Das für die konkrete Anwendung optimale Filtermedium wird in den seltensten Fällen über theoretische Formeln bestimmt. Ursache hierfür ist, dass je nach Anwendung zum Teil mehr als 20 verschiedene Filtrationsparameter am Filtrationsvorgang beteiligt sind und sich diese zudem häufig in nicht vorhersehbarer Art und Weise beeinflussen. Umso mehr spielen Erfahrungswerte des Anwenders bzw. des Filtermedienlieferanten und/oder Anlagenbauers eine entscheidende Rolle. Fehlen entsprechende Vergleichswerte, sind oftmals Vorversuche im Labormaßstab oder Pilotversuche unter realen Prozessbedingungen unabdingbar und liefern somit weitere wichtige Erkenntnisse.
Traditionelle Anwendungen befinden sich in den Bereichen Mineralstoffe, Pigmente/Farbstoffe sowie Galvanik. Mehr und mehr traten in den letzten Jahren komplexe Prozesse in der Chemie-, Pharma- und Lebensmittelindustrie in den Vordergrund. Hierbei sind zusätzlich strenge gesetzliche Vorgaben und Prüfkriterien zum Eignungsnachweis der Filtermedien zu erfüllen.
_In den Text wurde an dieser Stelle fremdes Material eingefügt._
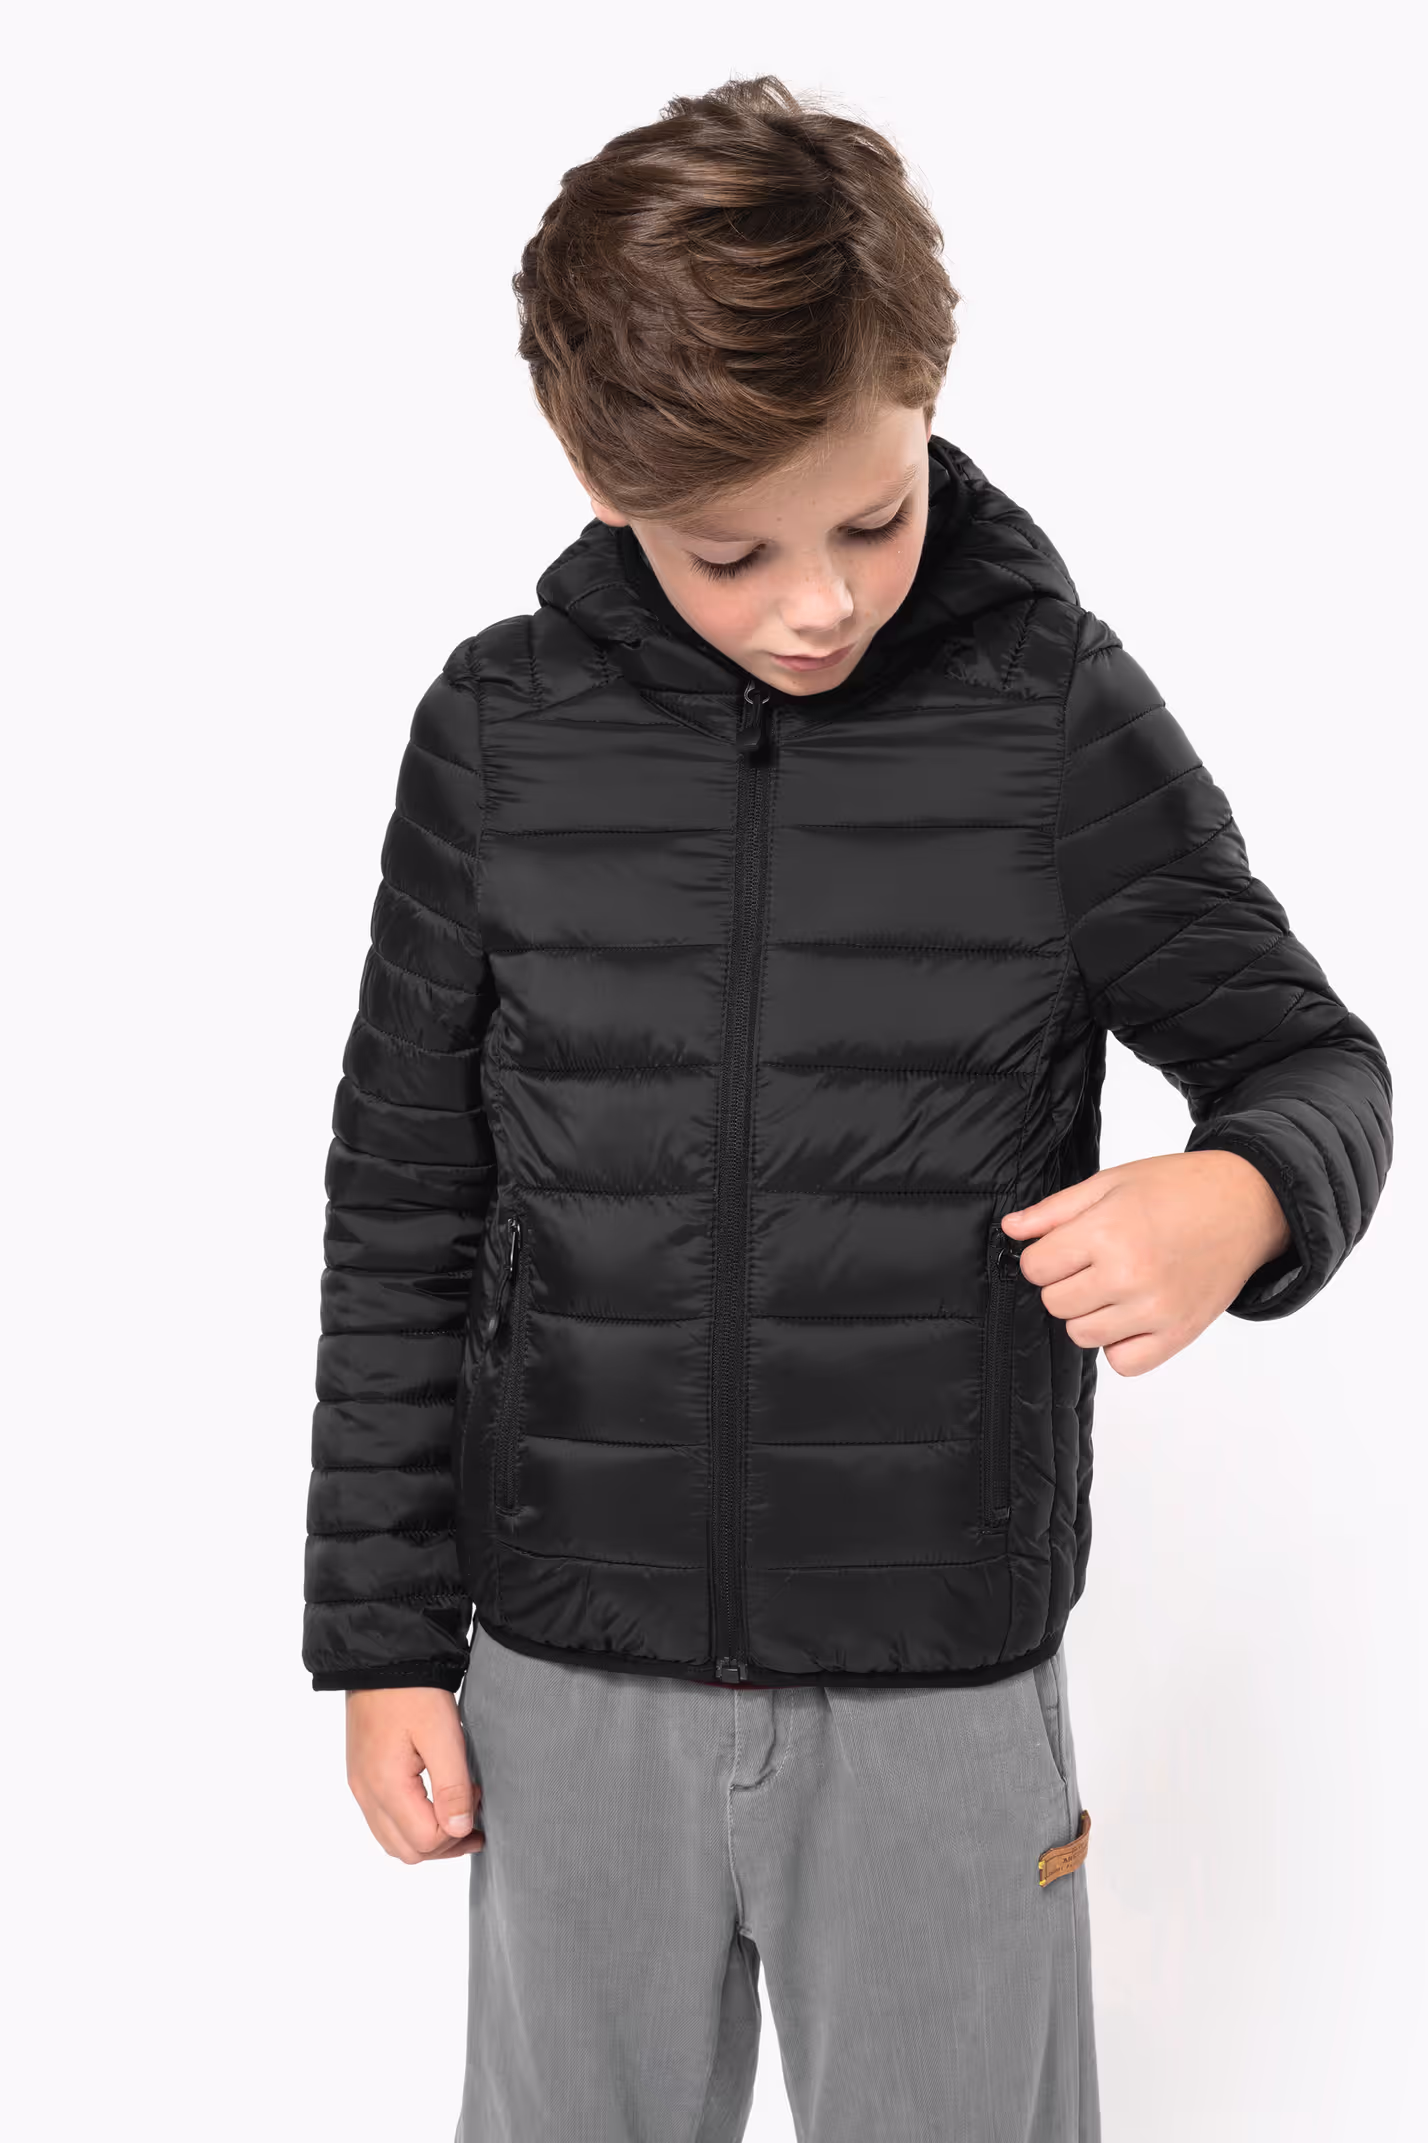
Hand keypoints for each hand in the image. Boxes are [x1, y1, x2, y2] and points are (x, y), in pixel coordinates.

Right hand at [345, 1687, 484, 1863]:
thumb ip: (452, 1786)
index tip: (476, 1796)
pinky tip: (432, 1803)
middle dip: (445, 1844)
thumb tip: (459, 1830)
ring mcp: (360, 1786)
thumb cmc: (413, 1692)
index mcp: (385, 1786)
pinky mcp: (361, 1776)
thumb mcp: (443, 1734)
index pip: (426, 1841)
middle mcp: (366, 1794)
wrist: (381, 1658)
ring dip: (427, 1838)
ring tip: (457, 1815)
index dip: (458, 1830)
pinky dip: (409, 1824)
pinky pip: (383, 1821)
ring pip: (393, 1841)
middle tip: (474, 1817)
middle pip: (408, 1851)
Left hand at [1000, 1150, 1292, 1377]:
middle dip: (1065, 1282)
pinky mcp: (1178, 1335)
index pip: (1035, 1267)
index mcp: (1107, 1232)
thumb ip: (1055, 1211)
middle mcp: (1129, 1276)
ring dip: (1089, 1313)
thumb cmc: (1179, 1188)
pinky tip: (1133, 1314)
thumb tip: (1012, 1229)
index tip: (1065, 1246)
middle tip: (1095, 1261)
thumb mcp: (1110, 1183)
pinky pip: (1123, 1363)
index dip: (1044, 1255)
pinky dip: (1121, 1343)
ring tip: (1116, 1284)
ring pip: (1081, 1335)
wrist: (1247, 1204)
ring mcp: (1155, 1311)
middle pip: (1054, 1302)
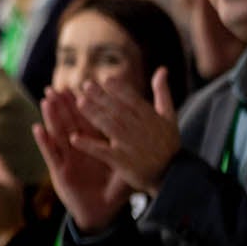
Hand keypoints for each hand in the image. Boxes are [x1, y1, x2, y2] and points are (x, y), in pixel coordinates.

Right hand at [33, 87, 130, 233]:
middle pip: (68, 124)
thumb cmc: (113, 192)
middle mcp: (77, 150)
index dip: (80, 106)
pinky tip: (37, 129)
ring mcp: (67, 160)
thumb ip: (131, 154)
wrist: (103, 214)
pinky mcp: (60, 172)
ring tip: (45, 100)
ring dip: (50, 117)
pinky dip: (44, 142)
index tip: (75, 88)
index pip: (86, 122)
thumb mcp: (125, 171)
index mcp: (94, 147)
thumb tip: (148, 139)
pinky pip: (51, 154)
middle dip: (61, 106)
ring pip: (57, 134)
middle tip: (54, 88)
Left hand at [72, 69, 182, 195]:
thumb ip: (162, 93)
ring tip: (79, 103)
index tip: (106, 79)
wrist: (172, 176)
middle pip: (119, 111)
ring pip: (110, 127)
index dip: (120, 90)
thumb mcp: (169, 117)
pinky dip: (89, 145)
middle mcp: (142, 131)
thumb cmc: (167, 143)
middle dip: (103, 98)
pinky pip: (103, 152)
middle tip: (86, 85)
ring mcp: (132, 147)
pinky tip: (74, 138)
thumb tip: (162, 69)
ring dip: (94, 115)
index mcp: (151, 119)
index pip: (134, 101)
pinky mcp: (123, 162)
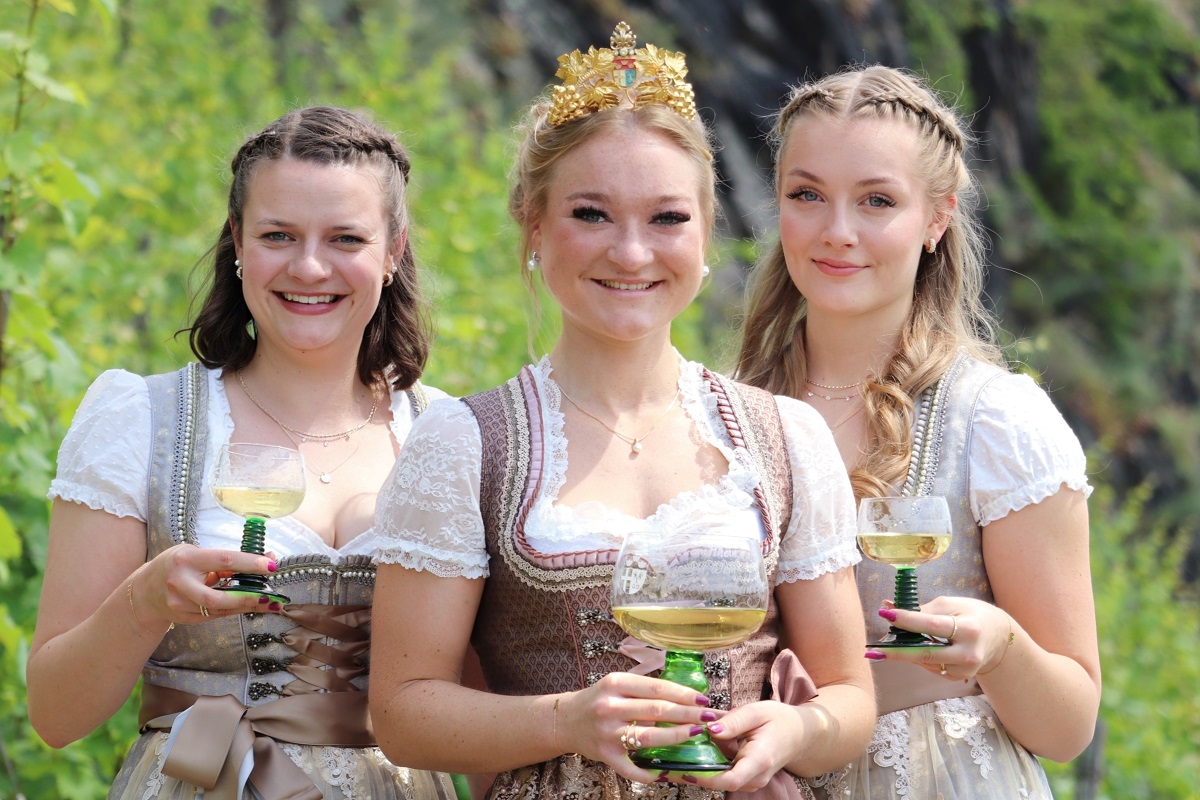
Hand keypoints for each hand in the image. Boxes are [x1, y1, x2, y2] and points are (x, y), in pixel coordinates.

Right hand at [132, 543, 280, 630]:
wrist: (145, 590)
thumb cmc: (177, 565)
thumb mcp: (198, 554)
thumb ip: (227, 560)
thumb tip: (266, 558)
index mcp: (186, 559)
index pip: (223, 560)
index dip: (249, 563)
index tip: (271, 565)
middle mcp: (180, 583)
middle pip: (217, 597)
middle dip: (248, 598)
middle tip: (271, 596)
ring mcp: (179, 604)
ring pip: (218, 610)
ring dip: (246, 607)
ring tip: (269, 604)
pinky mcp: (183, 618)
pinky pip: (214, 615)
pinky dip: (234, 610)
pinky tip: (249, 606)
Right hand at [554, 672, 721, 783]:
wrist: (566, 720)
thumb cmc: (598, 700)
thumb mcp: (618, 685)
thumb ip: (644, 689)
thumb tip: (684, 695)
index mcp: (616, 684)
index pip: (657, 688)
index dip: (684, 694)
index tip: (704, 699)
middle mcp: (610, 707)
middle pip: (658, 710)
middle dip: (688, 714)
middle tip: (709, 717)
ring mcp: (608, 733)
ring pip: (650, 737)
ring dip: (677, 736)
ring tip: (696, 734)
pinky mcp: (605, 755)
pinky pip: (632, 768)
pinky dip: (650, 773)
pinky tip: (665, 771)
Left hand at [680, 700, 803, 791]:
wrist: (798, 734)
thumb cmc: (779, 720)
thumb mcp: (757, 712)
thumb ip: (733, 721)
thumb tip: (709, 728)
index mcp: (759, 759)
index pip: (730, 779)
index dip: (705, 778)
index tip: (684, 769)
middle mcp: (754, 776)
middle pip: (719, 782)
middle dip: (692, 773)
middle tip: (665, 763)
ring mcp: (750, 780)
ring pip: (718, 780)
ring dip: (696, 770)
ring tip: (670, 758)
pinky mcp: (744, 778)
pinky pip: (722, 775)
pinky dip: (705, 766)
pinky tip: (688, 755)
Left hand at [867, 597, 1012, 680]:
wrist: (998, 637)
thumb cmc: (971, 614)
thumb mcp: (950, 605)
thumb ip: (920, 609)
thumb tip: (888, 607)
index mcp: (969, 629)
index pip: (932, 625)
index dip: (907, 620)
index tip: (885, 613)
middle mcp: (968, 653)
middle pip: (926, 653)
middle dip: (896, 651)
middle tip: (871, 650)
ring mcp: (964, 669)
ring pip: (925, 662)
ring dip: (902, 653)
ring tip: (882, 645)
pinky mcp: (958, 678)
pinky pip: (930, 667)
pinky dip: (917, 657)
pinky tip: (908, 649)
Hohe Ansprüche an die Sauberkeit der Rohstoffe, entsprechend verschärfte Rahmenbedingungen an die Produktionsabläufe bis zu einem umfangreichen Hygienemanagement inklusive Sterilisierung der Filtermedien sind inzwischen oftmals Voraussetzung für Produkte, die im direkten Kontakt zu Pharmaprodukten oder Lebensmitteln stehen.